Made in “Painting Basics”, with help and support from Professor Matthew Watson and Flores.
  • Photo Plan
  • Currently named “Olde Common”

  •     “Our bodies are sites of liberation.” (Hersey)

    
  •     “We reclaim our bodies, our lives, our decision-making.” (Charter of Feminist Principles for African Feminists)

    
  •     “Difference must be centered as a site of resistance.” (Alarcón)

    
  •     “...the absence of Caliban’s woman as Caliban’s sexual reproductive mate functions to ontologically negate their progeny/population group, forcing this group to serve as the allegorical incarnation of ‘pure sensory nature’” (Wynter 362)

  • During this semester, I – for the first time since becoming a Yale student – refused to take a camera photo. I did zero gigs, I renounced my lead photographer roles in student organizations, and created no photo pieces for myself. I wanted to give myself time to recover from the burnout I had previously suffered, as I knew I would want to make a strong return come spring time.
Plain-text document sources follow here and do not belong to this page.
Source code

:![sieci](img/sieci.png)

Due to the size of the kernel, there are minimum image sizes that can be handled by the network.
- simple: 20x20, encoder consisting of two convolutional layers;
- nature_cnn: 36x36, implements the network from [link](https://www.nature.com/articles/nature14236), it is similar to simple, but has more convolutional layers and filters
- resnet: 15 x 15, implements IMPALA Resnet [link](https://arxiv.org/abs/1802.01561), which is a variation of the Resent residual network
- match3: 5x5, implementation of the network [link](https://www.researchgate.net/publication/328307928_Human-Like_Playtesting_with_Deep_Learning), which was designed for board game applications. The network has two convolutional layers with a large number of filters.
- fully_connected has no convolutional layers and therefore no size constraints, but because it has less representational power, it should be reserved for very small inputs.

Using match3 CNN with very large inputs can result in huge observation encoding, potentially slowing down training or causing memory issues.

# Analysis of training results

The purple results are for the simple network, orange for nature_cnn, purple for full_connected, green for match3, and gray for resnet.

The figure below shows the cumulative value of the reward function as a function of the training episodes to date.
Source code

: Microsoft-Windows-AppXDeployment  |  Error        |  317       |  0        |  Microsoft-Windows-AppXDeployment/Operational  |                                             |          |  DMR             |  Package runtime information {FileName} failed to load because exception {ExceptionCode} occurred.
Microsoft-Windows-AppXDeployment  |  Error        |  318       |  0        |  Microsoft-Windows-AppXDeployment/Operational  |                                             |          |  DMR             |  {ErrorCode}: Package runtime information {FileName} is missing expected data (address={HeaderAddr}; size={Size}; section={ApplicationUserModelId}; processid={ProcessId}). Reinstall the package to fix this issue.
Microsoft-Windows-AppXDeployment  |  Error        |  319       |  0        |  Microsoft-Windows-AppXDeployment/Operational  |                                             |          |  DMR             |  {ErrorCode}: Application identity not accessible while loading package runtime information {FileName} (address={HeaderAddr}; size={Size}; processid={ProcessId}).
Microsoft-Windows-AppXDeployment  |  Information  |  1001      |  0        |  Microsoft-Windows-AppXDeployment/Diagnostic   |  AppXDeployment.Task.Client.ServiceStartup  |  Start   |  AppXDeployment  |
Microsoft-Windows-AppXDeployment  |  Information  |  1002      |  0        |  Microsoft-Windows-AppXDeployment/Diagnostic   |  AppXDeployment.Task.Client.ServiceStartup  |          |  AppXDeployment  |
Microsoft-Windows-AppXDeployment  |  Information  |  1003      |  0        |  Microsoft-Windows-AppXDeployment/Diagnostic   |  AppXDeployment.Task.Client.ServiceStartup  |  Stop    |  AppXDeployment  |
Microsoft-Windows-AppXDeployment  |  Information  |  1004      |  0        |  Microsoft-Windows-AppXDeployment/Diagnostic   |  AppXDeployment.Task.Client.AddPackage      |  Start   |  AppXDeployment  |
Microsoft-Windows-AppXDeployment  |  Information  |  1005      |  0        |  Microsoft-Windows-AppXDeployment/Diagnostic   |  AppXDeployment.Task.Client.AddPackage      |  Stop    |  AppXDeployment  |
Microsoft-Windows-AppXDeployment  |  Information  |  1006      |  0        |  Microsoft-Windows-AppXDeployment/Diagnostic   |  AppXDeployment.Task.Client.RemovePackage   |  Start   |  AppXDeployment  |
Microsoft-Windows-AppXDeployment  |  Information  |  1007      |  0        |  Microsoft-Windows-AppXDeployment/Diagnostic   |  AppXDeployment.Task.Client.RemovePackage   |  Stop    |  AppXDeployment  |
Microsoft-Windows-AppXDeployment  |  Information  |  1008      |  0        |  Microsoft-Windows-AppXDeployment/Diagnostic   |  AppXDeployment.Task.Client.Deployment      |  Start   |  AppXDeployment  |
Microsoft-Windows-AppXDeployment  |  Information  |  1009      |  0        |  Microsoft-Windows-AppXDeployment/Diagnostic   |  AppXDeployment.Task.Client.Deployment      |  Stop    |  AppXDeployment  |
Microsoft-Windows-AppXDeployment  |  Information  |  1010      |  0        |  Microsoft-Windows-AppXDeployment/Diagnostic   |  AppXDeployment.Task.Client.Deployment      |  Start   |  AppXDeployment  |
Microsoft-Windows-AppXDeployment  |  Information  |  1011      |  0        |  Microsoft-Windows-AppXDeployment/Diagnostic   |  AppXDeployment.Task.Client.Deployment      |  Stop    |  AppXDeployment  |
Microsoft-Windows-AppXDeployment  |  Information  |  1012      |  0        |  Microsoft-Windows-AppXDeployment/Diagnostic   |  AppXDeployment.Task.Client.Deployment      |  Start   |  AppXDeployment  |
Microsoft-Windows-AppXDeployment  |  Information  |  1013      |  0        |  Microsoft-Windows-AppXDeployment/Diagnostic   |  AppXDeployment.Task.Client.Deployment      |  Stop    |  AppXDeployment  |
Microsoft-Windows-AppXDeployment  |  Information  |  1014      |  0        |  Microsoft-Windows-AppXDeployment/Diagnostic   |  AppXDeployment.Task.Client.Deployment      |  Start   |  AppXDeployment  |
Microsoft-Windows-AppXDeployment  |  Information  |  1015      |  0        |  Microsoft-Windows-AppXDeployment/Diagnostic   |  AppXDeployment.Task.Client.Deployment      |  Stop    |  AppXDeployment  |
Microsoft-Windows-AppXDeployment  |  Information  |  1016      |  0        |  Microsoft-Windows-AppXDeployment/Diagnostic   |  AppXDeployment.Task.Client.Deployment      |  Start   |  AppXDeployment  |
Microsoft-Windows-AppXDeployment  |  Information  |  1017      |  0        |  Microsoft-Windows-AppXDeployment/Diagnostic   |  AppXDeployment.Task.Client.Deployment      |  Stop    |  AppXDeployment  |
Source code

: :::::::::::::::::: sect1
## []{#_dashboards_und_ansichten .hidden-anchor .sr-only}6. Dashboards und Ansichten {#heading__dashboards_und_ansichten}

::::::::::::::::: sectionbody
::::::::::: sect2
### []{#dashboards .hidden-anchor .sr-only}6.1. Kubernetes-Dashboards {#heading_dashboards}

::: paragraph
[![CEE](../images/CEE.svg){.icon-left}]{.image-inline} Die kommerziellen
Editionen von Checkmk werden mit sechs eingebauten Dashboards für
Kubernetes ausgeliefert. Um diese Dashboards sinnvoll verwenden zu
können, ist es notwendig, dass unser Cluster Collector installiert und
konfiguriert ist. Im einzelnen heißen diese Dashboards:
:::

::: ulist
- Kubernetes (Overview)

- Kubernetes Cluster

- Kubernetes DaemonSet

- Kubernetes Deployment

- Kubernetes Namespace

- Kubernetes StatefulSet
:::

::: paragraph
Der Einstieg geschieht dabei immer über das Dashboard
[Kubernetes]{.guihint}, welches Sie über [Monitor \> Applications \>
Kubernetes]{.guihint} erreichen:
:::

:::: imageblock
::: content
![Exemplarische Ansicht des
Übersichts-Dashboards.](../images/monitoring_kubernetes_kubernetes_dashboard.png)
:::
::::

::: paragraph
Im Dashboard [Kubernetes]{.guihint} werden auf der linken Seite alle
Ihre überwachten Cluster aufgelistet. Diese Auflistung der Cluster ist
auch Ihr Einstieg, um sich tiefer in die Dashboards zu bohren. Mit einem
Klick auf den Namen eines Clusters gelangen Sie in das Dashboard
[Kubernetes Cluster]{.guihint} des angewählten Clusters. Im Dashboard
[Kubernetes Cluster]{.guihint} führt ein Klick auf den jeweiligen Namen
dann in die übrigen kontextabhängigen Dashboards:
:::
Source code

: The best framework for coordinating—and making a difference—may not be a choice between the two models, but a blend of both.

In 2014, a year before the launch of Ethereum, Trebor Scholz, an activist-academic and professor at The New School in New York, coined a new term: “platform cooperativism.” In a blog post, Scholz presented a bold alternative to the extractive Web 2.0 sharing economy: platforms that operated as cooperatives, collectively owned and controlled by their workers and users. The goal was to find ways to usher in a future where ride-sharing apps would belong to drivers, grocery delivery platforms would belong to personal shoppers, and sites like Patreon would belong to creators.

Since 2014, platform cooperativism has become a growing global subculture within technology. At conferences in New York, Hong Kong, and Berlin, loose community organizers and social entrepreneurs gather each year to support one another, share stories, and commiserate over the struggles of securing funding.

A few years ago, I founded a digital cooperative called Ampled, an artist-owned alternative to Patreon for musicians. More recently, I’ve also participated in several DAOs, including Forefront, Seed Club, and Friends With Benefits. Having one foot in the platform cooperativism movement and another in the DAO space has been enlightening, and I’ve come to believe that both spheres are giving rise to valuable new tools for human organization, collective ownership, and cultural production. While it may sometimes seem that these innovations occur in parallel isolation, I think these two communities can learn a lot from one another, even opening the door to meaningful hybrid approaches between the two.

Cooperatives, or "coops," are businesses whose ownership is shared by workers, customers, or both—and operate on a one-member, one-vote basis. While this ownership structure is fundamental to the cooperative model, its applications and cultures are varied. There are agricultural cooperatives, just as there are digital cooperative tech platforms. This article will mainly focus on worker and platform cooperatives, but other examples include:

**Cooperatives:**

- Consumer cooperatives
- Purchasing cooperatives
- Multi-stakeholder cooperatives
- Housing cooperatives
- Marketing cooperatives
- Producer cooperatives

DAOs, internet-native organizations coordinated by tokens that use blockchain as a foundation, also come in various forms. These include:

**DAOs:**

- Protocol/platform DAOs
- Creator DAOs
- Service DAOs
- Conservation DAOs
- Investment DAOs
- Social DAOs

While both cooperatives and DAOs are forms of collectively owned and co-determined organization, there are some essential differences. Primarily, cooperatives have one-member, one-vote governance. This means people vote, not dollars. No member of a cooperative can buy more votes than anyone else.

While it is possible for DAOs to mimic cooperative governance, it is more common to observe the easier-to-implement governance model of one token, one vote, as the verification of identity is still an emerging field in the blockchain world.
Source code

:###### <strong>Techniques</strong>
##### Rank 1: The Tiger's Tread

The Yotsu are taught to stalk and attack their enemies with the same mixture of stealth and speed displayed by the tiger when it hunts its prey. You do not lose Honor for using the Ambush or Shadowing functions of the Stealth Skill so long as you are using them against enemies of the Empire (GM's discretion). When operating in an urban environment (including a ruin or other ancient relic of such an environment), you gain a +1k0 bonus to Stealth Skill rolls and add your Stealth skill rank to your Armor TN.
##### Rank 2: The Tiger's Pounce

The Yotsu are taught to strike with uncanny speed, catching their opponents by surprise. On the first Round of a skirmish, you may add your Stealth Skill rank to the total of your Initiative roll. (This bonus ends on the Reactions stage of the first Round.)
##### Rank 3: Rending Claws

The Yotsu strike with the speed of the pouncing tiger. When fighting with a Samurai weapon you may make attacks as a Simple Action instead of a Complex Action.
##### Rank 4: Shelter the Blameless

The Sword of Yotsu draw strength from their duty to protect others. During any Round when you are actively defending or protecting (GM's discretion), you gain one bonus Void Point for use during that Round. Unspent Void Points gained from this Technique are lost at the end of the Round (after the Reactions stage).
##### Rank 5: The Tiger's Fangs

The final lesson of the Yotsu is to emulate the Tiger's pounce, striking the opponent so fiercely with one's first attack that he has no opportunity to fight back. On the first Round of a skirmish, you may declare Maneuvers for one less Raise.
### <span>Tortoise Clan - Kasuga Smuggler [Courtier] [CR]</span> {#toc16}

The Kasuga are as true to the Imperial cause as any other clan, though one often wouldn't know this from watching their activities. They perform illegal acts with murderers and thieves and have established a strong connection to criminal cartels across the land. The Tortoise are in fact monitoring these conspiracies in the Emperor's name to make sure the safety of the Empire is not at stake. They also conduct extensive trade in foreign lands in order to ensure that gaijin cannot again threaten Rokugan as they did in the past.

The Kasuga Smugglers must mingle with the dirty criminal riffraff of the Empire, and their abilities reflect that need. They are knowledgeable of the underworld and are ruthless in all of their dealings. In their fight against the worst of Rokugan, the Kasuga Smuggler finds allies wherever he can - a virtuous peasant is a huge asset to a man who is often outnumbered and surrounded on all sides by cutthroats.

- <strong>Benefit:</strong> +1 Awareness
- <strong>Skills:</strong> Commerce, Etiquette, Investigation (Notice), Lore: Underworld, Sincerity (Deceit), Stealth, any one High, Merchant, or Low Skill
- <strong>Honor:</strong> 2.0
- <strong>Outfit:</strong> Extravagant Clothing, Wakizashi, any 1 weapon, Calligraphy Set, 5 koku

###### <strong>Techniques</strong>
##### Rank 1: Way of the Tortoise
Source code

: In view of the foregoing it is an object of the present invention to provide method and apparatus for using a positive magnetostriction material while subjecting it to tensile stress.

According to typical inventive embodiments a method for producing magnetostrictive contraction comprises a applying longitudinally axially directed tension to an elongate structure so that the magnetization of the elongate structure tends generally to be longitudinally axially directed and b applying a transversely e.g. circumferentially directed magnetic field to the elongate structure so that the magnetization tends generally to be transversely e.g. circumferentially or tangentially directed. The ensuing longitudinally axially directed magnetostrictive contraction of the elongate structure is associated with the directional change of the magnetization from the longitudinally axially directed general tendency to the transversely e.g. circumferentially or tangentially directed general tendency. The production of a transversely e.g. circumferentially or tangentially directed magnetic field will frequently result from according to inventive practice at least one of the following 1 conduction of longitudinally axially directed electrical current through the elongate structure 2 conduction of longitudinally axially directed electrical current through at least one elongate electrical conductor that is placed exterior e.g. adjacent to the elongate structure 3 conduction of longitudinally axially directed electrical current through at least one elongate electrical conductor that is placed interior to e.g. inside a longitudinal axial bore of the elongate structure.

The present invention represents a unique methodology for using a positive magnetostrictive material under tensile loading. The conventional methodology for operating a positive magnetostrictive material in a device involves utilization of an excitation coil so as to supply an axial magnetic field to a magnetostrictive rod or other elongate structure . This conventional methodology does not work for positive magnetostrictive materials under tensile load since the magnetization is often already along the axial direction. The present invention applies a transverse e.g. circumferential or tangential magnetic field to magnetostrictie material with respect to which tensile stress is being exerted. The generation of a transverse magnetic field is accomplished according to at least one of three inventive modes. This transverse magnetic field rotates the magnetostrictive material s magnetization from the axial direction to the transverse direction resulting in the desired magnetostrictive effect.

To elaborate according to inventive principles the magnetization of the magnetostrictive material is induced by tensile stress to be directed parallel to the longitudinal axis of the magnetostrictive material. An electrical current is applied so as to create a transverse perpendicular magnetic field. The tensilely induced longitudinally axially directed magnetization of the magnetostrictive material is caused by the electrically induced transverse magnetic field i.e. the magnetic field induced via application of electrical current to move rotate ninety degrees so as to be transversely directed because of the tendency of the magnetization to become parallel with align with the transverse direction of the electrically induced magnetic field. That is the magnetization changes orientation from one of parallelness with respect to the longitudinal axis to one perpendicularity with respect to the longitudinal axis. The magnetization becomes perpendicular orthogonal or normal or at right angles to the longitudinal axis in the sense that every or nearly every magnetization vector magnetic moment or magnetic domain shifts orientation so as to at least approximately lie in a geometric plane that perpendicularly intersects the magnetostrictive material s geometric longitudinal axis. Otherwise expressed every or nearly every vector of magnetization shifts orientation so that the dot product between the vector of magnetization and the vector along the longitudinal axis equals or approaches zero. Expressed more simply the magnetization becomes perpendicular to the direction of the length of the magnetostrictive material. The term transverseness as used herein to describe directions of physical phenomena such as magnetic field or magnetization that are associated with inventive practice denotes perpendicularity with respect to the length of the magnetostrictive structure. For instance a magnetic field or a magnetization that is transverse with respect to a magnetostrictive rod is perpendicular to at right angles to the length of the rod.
  • The photo series I aspire to make is centered around my hometown of Atkinson, New Hampshire. According to census data, the town has a black population of 0.00%. This has been a place I have lived in for almost my whole life, and yet, on this formal government document, I am null. I do not exist. Of course, this is a bit hyperbolic. But I have not met a  single other black person in my 17 years of Atkinson living and don’t like my chances of meeting one in the next year I will leave there before I move out on my own.

  • As I only have a year left, I want to think about the legacy and memory I will leave on this town. When I went to register to vote for the first time this summer, I was helped by a lovely lady who, before I could walk out the door, cheerfully exclaimed “and welcome to Atkinson!” Others who had walked through the town hall building were met with familiar smiles and colloqialisms, as the population is only about 7,000 people. Whereas for me, I had never met any of these people before. Something like my 7,000th day in the town seemed like my first.

  • I want to think about how others in Atkinson percieve and interact with me – whether it me riding my bike around the neighborhood to pick up mail from the gazebo as I wave to cars driving back from work or the bits of  small talk I have with neighbors as I sit in the passenger seat of my dad’s car before driving of to school. I then want to take these scenes and layer asterisks on top of them – just like how I’ve done in this painting on the left. My experience and reflections on this town cannot be separated from the fact that I am one of one in this town – in fact, I might as well be one of none.

  • This painting I have named for the time being as “Olde Common” serves as the compositional inspiration for what I hope to create soon. It is one of the things I am most proud of during this semester. For months I was telling friends and anyone else willing to hear my complaints that “Painting Basics” was the bane of my existence and a grave mistake. But I was able to create something really striking and jumpstart a photo project I am now fully prepared to seek my teeth into. This is just the start.